Der Generaldirektor des Hohen Rats für Wiederaufbau,
Mohamed Ishteyeh, gab kürzlich in einem Interview der
Zeitung «al-Hayat» bekannt, nur dank den erneuerten
Zuwendungen von Saudiarabien, den Vereinigten
Arabischen Emiraten und der EU sei für die kommenden
drei Monate mindestens die Hälfte der geplanten
Ausgaben, nämlich je 45 Millionen Dollar, gedeckt.
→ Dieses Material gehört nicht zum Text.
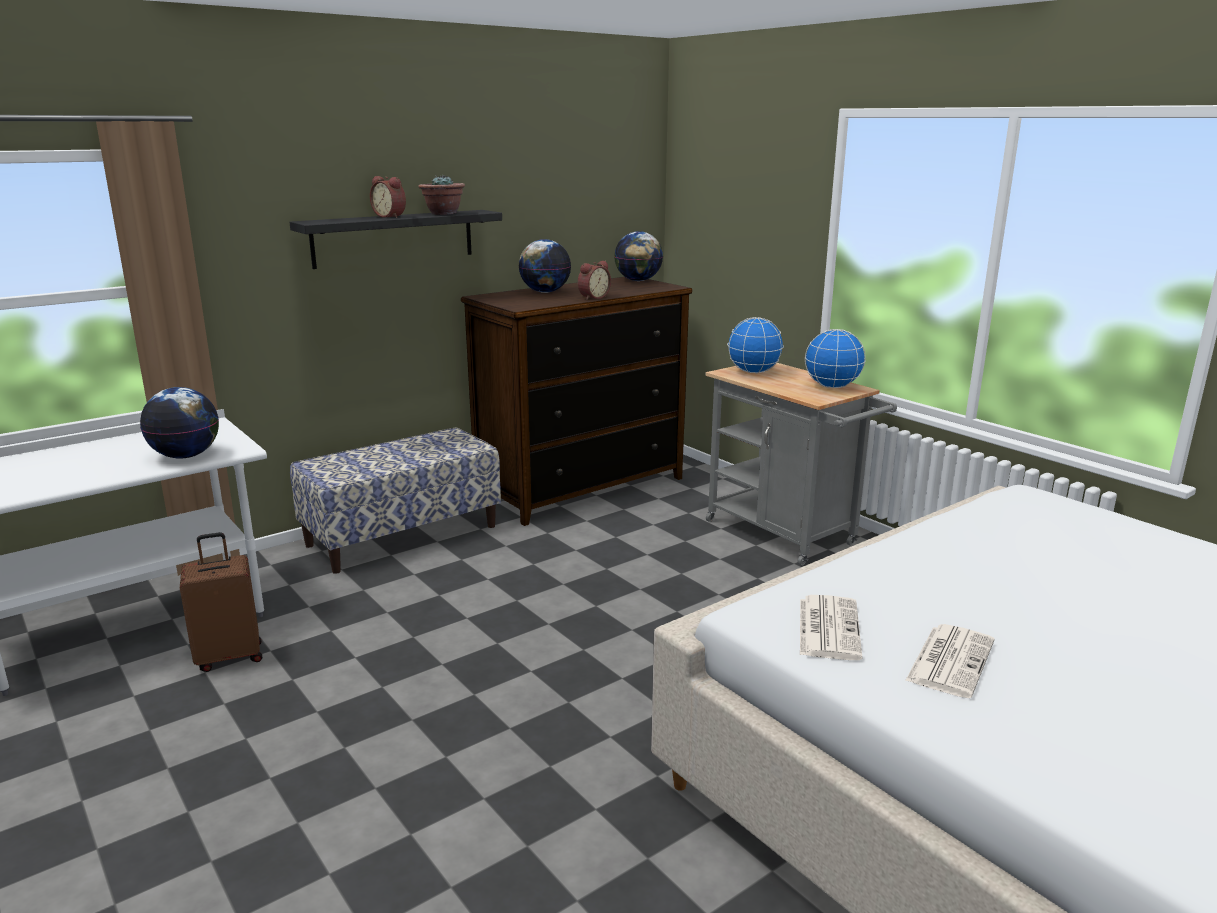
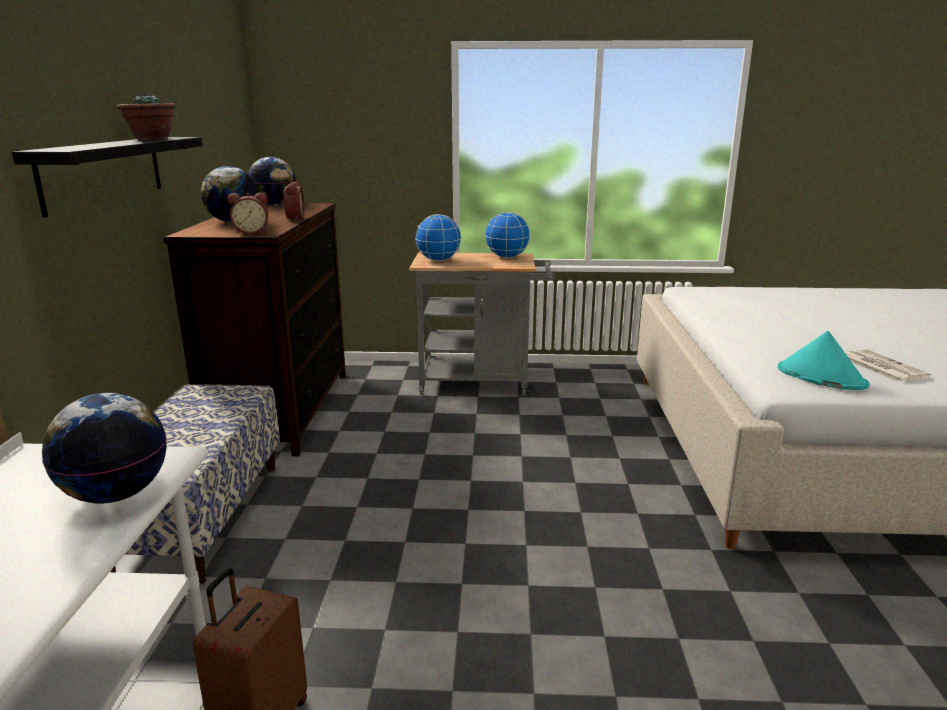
camera: 50 degrees left, 0 degrees up
(391, 216) = (115, 143): alarm clock -> alarm clock (251, 232)
(828, 627) = (820, 377): newspaper -> turquoise hat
Keine Einkommensquellen mehr in Israel
Nach Ishteyeh war die arabische Unterstützung im
Dezember weitgehend versiegt, und die gemeinsame
Kampagne Israels und Amerikas gegen den
Autonomiechef Arafat als Unterstützer des Terrors
gefährdet das finanzielle Überleben der
Autonomiebehörde zusätzlich. Das potenzielle Ausmass
einer daraus resultierenden Katastrophe umriss Ishteyeh
damit, dass fast jeder der rund 130 000
Behördeangestellten eine Familie mit durchschnittlich 6,2
Personen unterhält. Also wären von einem Bankrott der
Arafat-Behörden etwa 800 000 Palästinenser oder über
ein Viertel aller Bewohner Cisjordaniens und Gazas
betroffen.
Ein solcher Schlag wäre umso schwerer zu verkraften,
weil die palästinensische Gesellschaft durch die Folgen
der nunmehr 16-monatigen Intifada zusehends
ausgepowert ist. Nach Erhebungen des Hohen Rates für
Wiederaufbau und des Uno-Vertreters in den
Autonomiegebieten lebt zurzeit die Hälfte der Bewohner
«Palästinas», oder anderthalb Millionen Menschen, unter
der Armutsgrenze, das bedeutet ein Auskommen mit
täglich zwei Dollar pro Kopf oder weniger. Hauptursache
dieses Notstandes ist der Ausfall der wichtigsten
Einkommensquellen. Für die Bevölkerung ist es die
Abriegelung des israelischen Arbeitsmarktes, auf dem in
besseren Zeiten bis zu 300 000 Palästinenser beschäftigt
waren und etwa das Doppelte der Löhne von Angestellten
palästinensischer Arbeitgeber erzielten.
Seit dem Beginn der Intifada Ende September 2000 hatte
die israelische Armee unter dem Vorwand der
Sicherheitsvorkehren die Autonomiegebiete fast
permanent abgeriegelt. So war etwa die Eretz-Passage
für den Gazastreifen im ersten Intifada-Jahr während 263
Tagen gänzlich geschlossen, an den übrigen Tagen wurde
ein stark reduzierter Personenverkehr beobachtet. Für
die Autonomiebehörde war es die israelische Blockierung
der Steuer- und Zollguthaben, welche durch die
israelischen Behörden stellvertretend eingezogen
werden; diese machten ursprünglich gegen 65 Prozent
der ganzen PNA-Taxeinkommen aus. Der allgemeine
Einnahmenrückgang der Palästinenser, die tiefe
Wirtschaftskrise und das Erliegen des Handels
schwächten indirekt die Finanzkraft der Behörden noch
zusätzlich. So konnte in den vergangenen Monaten nur
die Hälfte des Monatshaushaltes von 90 Millionen Dollar
bestritten werden. Nicht nur die Reserven der Behörden,
sondern auch die der ganzen Bevölkerung sind erschöpft.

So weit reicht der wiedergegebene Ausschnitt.